The leader’s personal role

Leaders are persons first – and there are three key aspects of how the leaders affect the organizations they lead:

First they are role models.  The combine two disparate characteristics at the same time – determination and humility. They have to believe in the integrity of the purpose and mission of the organization they lead, and give others a sense of hope and meaning.  To do this requires being a good listener. It also means being able to foster dialogue.  Good leaders avoid grandiosity – a real temptation when one is at the head of the pack.

Second they have to be fast learners – students as well as mentors.  And it’s not just the ability to recognize the brutal facts; one has also to confront them.  To understand the realities it’s not just enough to know the facts and figures and the processes. Leaders also have to have respect for human beings. Finally  have to be focused on the big picture and the future, while they allow others to focus on their areas of specialization.

Third, they have to avoid the temptation to think that it is all about their personal charisma.  Instead, leaders have to be trustees of community potential. This is extraordinarily demanding and the next post will suggest some  actions that will help them do that.

Exercising Leadership

In the last twenty years there are new perspectives on both structure and process.

Remember all those wonderful software programs in the eighties that allowed one to design org charts. You don’t see as many of them these days, but the charts that they developed still hang around in our consciousness. It might be better to put the leader in the centre rather than at the top. I actually saw a chart like this as a model for an Arts Company in the nineties. A the centre was a split circle with the music director and general manager. Surrounding them in concentic circles were the core musiciams, the extras, the technical crews, the marketers – all with key tasks but with different roles and responsibilities. Arts projects are like that – highly specialized configurations of talent and skills brought together in appropriate roles and time trames with a focus on the creation. We are a long way from that in other worlds but the possibility is there.

Titles matter less, responsibilities more. Self-management is key. The suggestion is that it may matter more to manage up and across than down. Direct reports can come last if the others are management tasks are working well.So much depends on the people – the right people in the right seats.

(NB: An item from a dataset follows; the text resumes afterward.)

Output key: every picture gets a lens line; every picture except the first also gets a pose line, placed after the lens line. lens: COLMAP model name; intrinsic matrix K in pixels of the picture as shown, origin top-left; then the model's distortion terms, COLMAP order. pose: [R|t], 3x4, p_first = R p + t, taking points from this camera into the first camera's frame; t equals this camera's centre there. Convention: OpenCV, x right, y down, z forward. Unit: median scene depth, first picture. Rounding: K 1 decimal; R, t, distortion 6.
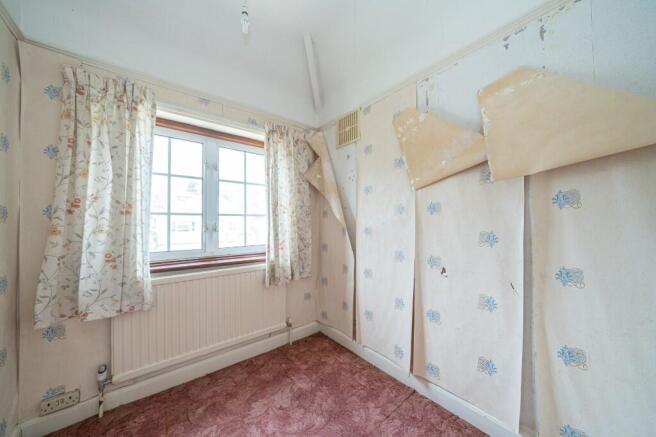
lens RADIAL K [[230.4, 0, 331.1], [0, 230.4, 217.4], [0, 0, 1]] dist [-0.000440, -0.000154]
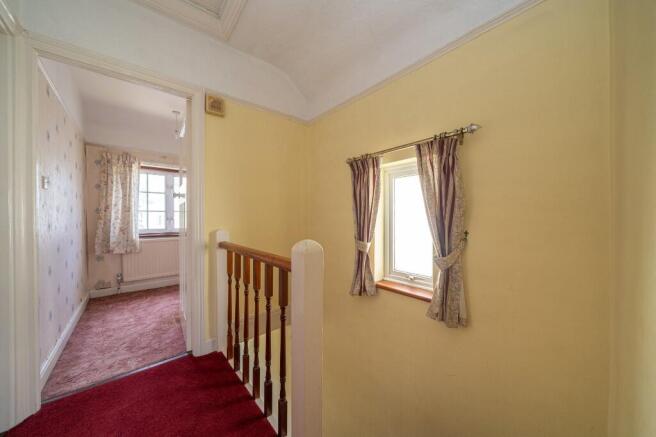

Helping people to face reality may be the real task of leadership. And so often it means asking the right questions rather than having the right answers. In that regard, the reminder that “What you see is all there is” also comes to mind. So we have to have good research and honest advice. Both require hard work both in acquiring and receiving them

 

Leadership – the Road Ahead

As promised, here is the start of a series on leadership. It is based on research that I undertook two years ago and also gives me an opportunity to reflect on what I learned since then.

There are several things to consider:
How have our views of the world changed?
What are the roles of vision and mission?
How is leadership exercised?
What are the necessary personal qualities?
How must the leader develop once he or she assumes the role?

All of these were of interest and took me on an extensive journey through the writings of the past two decades. So a revisit will involve not only those findings but what has been learned since.

Leading from Any Chair

Chairs The above chairs probably aren’t the kind that Ben Zander has in mind. (They are a welcome spot to sit on my city balcony). Ben is an orchestra conductor and the chairs that he is talking about might be occupied by violinists, trumpeters, or clarinet players. There is a lovely moment in a video of one of his concerts, where he gives the baton to a young musician and joins the cellists as a player in their row.

Leading is really about interdependence. He says that he conducted for 20 years before it came home to him that he was the only one on the stage who didn’t make a sound. His was a comment about real leadership – that the role of the leader is to enable others to do their best – not to be a star or primadonna. When he changed his perspective he realized that the results of his conducting results were much superior. It is a lesson for us all. to learn.